In Philippe Claudel’s latest novel to make the jaunt from French into English, the Investigator, the book’s main protagonist, arrives by train in a strange town, intent on making some sense of what has been deemed an excessive number of suicides — 23 in all, though one of them may have been simply an accident. From the beginning, everything seems off. There is no car waiting to collect him, no taxis to be had. The weather offers all four seasons in a day, and time keeps a peculiar flexibility. Then, stopping at a bar, he is offered a foreshadowing glimpse of what might lie ahead: the bartender cannot serve the drink he requests because the computerised register will be unable to recognise the order.

Worse is to follow.

Exhausted from a long and desperate day, he takes shelter in what appears to be the town’s only hotel. It is a disturbing place, run by a Giantess and defined by odd proportions and endless discomfort. The situation descends into further absurdity at breakfast, when he is denied food while the entire dining room feasts on wonderful cuisine. And his resulting tantrum draws trouble, in the shape of a smiling Policeman.

Slowly, the Investigator learns that everything is run by the Enterprise, a mysterious conglomerate that keeps its world ticking along at a clockwork pace. Every move is monitored, logic frequently loses out to protocol, employees are identified purely by their dutiful function: the Guard, the Watchman, the Manager. And the sense of surreality builds until the Investigator’s very mind is at stake.

“I feel I’ve been living in a kind of nightmare since I set foot in this town,” he says, when challenged by the Policeman to explain his actions, “or, rather, that I’m the victim of some gigantic hoax.”

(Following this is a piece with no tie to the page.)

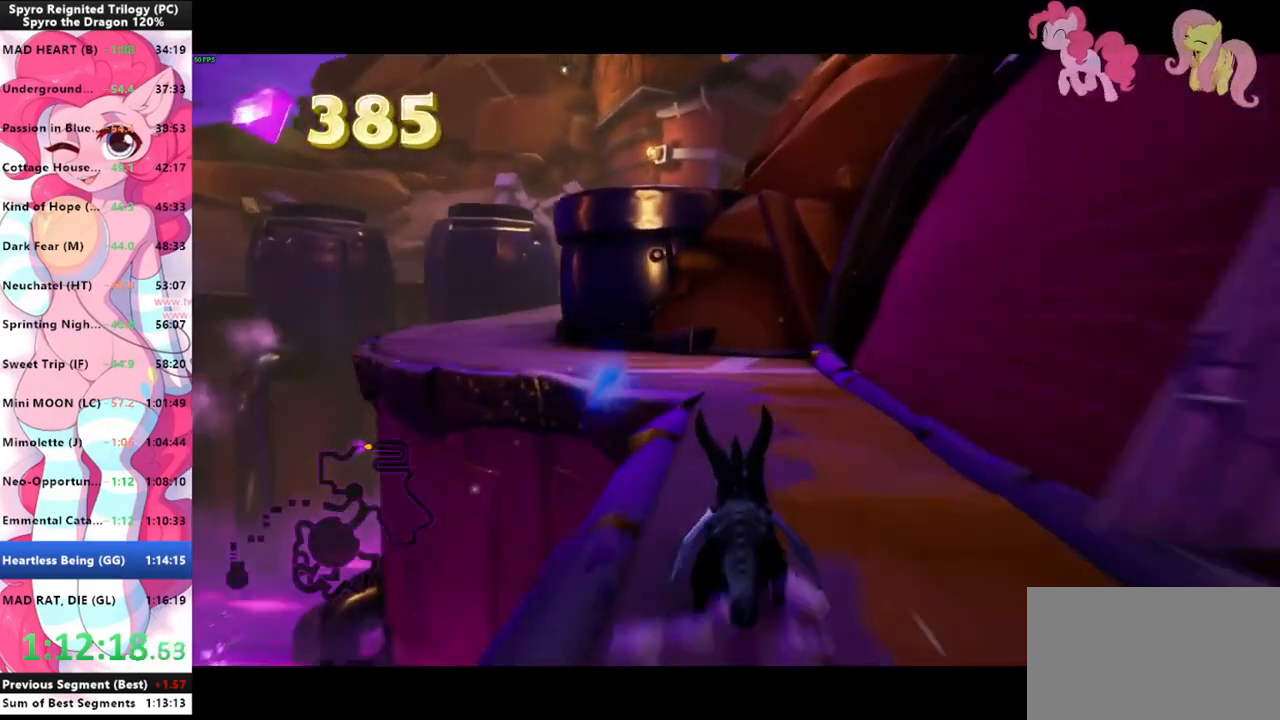
{"keys": ["shift"], "mouse": [], "mouse_move": "still", "events": []}
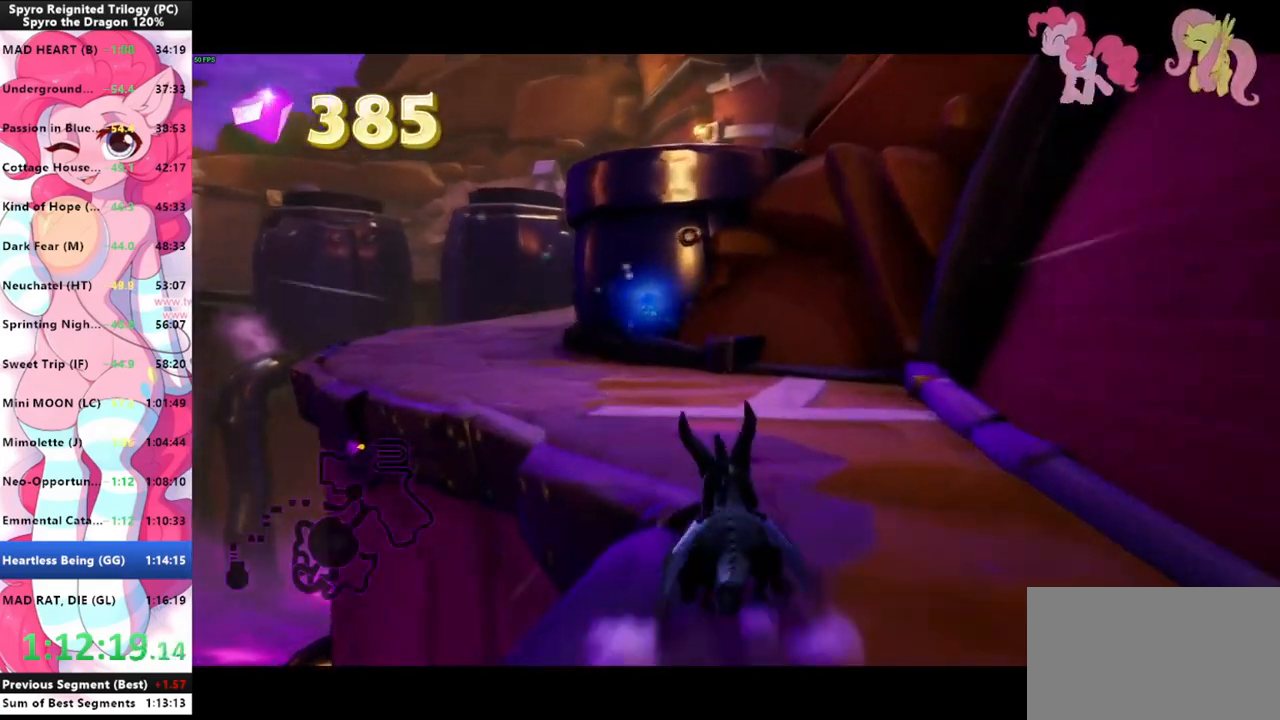
{"keys": ["shift"], "mouse": [], "mouse_move": "still", "events": []}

Dealing with varying levels of employee draws nothing but blanks, as each denies even the least awareness of the suicides. This, and the copious misfortunes that follow, encourages laughter as a last-gasp effort at preserving some modicum of sanity.

While The Investigation presents an unwavering Orwellian dystopia, with more than a hint of the Great and Powerful Oz as well as farcical elements reminiscent of Beckett and Ionesco, the dominating influence is clearly that of Franz Kafka’s The Castle. But Claudel is far too accomplished a writer to churn out some flippant pastiche. As the story builds, the sense of absurdity heightens until the psyche is exposed, and the deepest questions must be asked, if not answered.

The result stands as a richly allegorical commentary on such enormous themes as the dangers of globalisation, the loss of individuality, and humankind’s increasing lean toward automata. In the past 15 years, Claudel has established himself as one of French literature’s most compelling voices. Author of such beautifully measured novels as Grey Souls, Brodeck’s Report and the utterly heartbreaking Monsieur Linh and His Child, his talents have been recognised with such major honours as the Prix Goncourt and the Independent Foreign Fiction Prize. He is also an acclaimed film-maker, most notably for his writing and direction of the 2009 BAFTA-winning, I’ve Loved You So Long.

An artist’s nature is often restless, and The Investigation represents a significant change of direction for Claudel. And if, at times, its ambition inclines toward overreach, the result is still a considerable achievement of the imagination.